# Why does the chromaticity diagram look like that?

tags:: color
date:: Jan 8th, 2024

I've always wanted to understand color theory, so I started reading about the XYZ color space which looked like it was the mother of all color spaces. I had no idea what that meant, but it was created in 1931 so studying 93-year old research seemed like a good place to start.

When reading about the XYZ color space, this cursed image keeps popping up:

I say "cursed" because I have no idea what that means. What the heck is that shape??

I couldn't find any reasonably clear answer to my question. It's obviously not a formula like x = func(y). Why is it that shape, and where did the colors come from? Obviously the edges are wavelengths which have a specific color, but how did the image above compute every pixel?

I became obsessed with this question. Below is the path I took to try to answer it.

I'll spoil the answer but it might not make sense until you read this article: the shape comes from how our eyes perceive red, green, and blue relative to each other. Skip to the last section if you want to see some direct examples.

The fill colors inside the shape are another story, but a simple explanation is there is some math to calculate the mixture of colors and we can draw the above by sampling millions of points in the space and rendering them onto the 2d image.

Let's dig in more.

## Color matching functions

The first place to start is color matching functions. These functions determine the strength of specific wavelengths (color) to contribute so that our eyes perceive a target wavelength (color). We have 3 color matching functions for red, green, and blue (at wavelengths 700, 546, and 435 respectively), and these functions specify how to mix RGB to so that we visually see a spectral color.

More simply put: imagine that you have red, green, and blue light sources. What is the intensity of each one so that the resulting light matches a specific color on the spectrum?

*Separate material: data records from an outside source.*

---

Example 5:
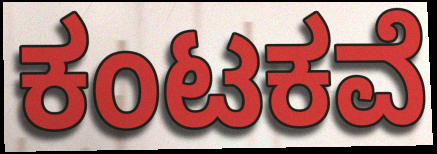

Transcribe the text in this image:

ಕಂಟಕವೆ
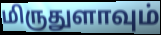
மிருதுளாவும்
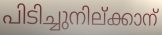
പിടിച്ചുനില്ക്കാന്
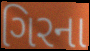
ગિરના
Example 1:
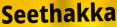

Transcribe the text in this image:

Seethakka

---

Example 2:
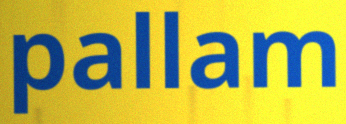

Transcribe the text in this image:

pallam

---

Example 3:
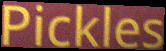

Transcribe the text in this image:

Pickles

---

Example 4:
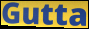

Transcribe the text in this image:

Gutta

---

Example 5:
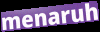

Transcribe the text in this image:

menaruh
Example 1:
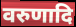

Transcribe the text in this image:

वरुणादि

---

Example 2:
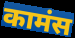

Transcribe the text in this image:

कामंस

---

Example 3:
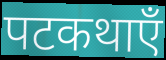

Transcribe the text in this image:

पटकथाएँ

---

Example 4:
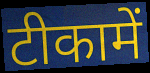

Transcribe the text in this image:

टीकामें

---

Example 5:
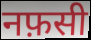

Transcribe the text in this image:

नफ़सी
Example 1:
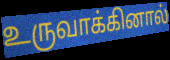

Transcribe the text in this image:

உருவாக்கினால்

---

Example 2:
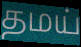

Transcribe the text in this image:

தமய்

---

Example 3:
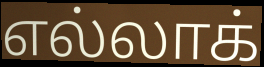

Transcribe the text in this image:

எல்லாக்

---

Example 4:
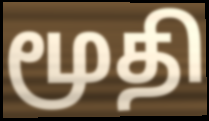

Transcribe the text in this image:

மூதி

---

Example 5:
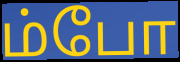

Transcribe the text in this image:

ம்போ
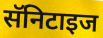
सॅनिटाइज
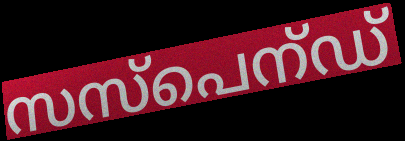
സസ്പെന്ഡ്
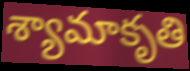
శ్యామాకృతి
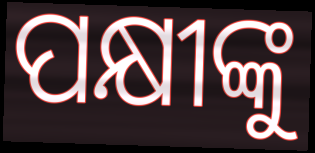
ପକ୍ଷୀଙ୍କୁ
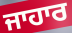
ਜਾਹਾਰ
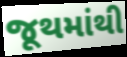
જૂથમાંથી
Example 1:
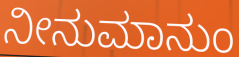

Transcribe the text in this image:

ನೀನುಮಾನುಂ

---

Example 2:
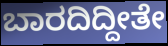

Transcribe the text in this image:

ಬಾರದಿದ್ದೀತೇ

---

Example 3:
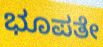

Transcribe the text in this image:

ಭೂಪತೇ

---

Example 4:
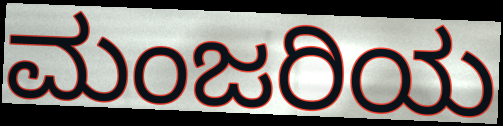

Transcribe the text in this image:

ಮಂಜರಿಯ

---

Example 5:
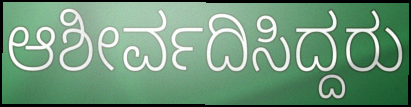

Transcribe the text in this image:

ಆಶೀರ್ವದಿಸಿದ್ದರು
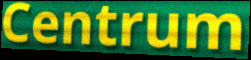
Centrum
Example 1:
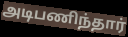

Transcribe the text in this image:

அடிபணிந்தார்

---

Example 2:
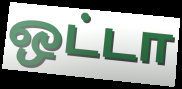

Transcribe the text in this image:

ஒட்டா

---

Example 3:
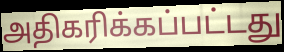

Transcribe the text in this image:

அதிகரிக்கப்பட்டது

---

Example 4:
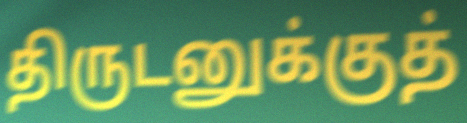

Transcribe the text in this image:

திருடனுக்குத்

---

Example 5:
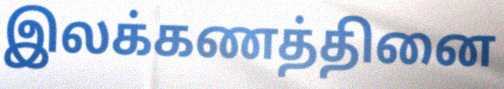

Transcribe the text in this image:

இலக்கணத்தினை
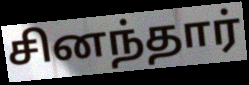
சினந்தார்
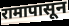
रामापासून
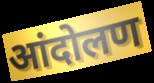
आंदोलण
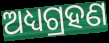
ଅଧ୍ୟଗ୍ରହଣ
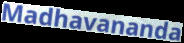
Madhavananda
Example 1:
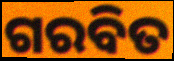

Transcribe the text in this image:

ଗରବିତ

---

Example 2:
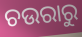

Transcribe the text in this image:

ଚଉରାରୁ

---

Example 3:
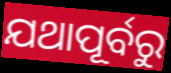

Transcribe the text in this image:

ଯଥାପୂର୍ବରୁ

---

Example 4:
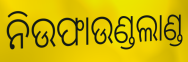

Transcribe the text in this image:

ନିଉଫାଉଣ୍ଡଲାଣ୍ଡ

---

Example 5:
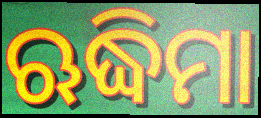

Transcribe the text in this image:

ଋଦ୍ଧିମା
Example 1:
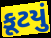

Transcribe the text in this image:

કૂટયું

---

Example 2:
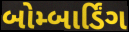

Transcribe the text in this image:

બોમ્બાર્ડિંગ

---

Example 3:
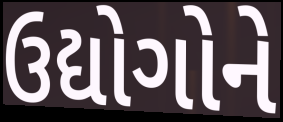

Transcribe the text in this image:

ઉદ્યોગોને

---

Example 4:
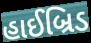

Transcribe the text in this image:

હાઈબ્રિડ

Note that these are spectral colors: monochromatic light with a single wavelength. Think of colors on the rainbow. Many colors are not spectral, and are a mix of many spectral colors.

The CIE 1931 color space defines these RGB color matching functions. The red, green, and blue lines represent the intensity of each RGB light source:

Note: this plot uses the table from the original study. This raw data must not be used anymore because I couldn't find it anywhere. I had to extract it myself from an appendix in the original report.

Given a wavelength on the X axis, you can see how to "mix" the RGB wavelengths to produce the target color.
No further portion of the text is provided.